De la crise majeure qui secoue la planète, nous devons tirer des leçons, et surtout des solutions dépassant les mesures d'injection massive de capitaux. Il est urgent de rebattre les cartes du monde dans le sens de la raison et de l'intelligence collective, de la justice, de la sauvegarde active de notre écosystème naturel et humain.

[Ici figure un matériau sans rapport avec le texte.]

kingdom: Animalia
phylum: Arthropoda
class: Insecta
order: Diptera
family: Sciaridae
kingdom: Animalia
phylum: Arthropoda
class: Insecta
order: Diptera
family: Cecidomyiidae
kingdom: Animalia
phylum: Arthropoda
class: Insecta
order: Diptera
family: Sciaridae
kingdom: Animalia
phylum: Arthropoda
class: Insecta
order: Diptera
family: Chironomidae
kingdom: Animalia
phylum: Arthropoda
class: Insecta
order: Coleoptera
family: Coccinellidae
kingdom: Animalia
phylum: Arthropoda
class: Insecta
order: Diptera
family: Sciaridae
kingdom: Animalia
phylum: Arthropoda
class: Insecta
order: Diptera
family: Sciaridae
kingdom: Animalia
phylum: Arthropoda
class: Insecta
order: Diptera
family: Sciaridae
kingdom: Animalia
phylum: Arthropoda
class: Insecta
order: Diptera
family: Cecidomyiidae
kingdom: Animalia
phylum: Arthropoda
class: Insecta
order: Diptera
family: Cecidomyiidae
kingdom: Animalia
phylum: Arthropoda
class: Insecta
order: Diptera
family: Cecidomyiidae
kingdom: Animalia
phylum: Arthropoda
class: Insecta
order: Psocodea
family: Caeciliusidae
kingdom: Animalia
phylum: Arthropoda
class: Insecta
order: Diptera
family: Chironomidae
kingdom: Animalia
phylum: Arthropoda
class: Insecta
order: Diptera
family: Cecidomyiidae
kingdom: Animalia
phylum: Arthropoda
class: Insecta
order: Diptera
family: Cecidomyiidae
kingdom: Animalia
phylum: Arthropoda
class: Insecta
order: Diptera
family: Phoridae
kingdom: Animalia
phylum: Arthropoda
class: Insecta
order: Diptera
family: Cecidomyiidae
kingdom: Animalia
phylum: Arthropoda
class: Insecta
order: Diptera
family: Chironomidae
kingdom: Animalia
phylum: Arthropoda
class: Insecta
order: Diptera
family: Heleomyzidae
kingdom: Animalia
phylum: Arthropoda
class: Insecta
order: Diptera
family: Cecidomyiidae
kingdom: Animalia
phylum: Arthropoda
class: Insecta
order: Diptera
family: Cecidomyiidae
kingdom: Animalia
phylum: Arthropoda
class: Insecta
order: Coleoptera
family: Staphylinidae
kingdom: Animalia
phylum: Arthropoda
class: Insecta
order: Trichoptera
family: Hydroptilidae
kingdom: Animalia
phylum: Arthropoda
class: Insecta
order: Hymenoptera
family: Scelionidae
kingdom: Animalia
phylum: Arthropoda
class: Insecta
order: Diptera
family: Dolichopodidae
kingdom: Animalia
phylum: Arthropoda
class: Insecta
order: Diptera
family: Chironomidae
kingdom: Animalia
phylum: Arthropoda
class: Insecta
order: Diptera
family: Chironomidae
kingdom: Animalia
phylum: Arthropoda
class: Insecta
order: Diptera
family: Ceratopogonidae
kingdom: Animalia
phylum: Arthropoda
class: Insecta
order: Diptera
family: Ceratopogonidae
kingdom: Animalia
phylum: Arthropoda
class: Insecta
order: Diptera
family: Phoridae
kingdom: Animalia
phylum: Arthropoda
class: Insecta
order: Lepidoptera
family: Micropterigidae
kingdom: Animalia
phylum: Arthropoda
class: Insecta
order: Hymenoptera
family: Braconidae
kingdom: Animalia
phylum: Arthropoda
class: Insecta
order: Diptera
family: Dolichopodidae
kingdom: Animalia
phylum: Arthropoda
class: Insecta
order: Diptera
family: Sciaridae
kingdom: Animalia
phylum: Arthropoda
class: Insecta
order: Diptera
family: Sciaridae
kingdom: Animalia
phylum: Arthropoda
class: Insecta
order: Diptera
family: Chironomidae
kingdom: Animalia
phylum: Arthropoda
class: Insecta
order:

Il reste à imaginer une croissance plus vertueuse, plus économe et plus autonome, axée sur des valeurs autres que le profit sans souci du lendemain. " Ce qui est très utile - l'eau, par exemple - n'a pas toujours une grande valeur, et tout ce qui a une grande valeur - par exemple les diamants - n'est pas forcément très utile ", rappelait dans nos colonnes (Le Monde du 2 janvier) l'ancien banquier londonien Pavan Sukhdev.
Défenseur du " capital naturel ", cet homme de finance réfléchit aux moyens de garantir la " sécurité écologique " en réduisant l'impact de l'activité économique sur les ressources naturelles et leur pérennité. La biodiversité, cette banque d'espèces universelle doublée d'une pharmacie sans pareille, doit entrer de plain-pied dans les calculs de la croissance et du bien-être. Sans quoi l'humanité continuera d'être aveuglée par des fausses valeurs où la surconsommation tient lieu de philosophie jetable, quand seul importe le durable.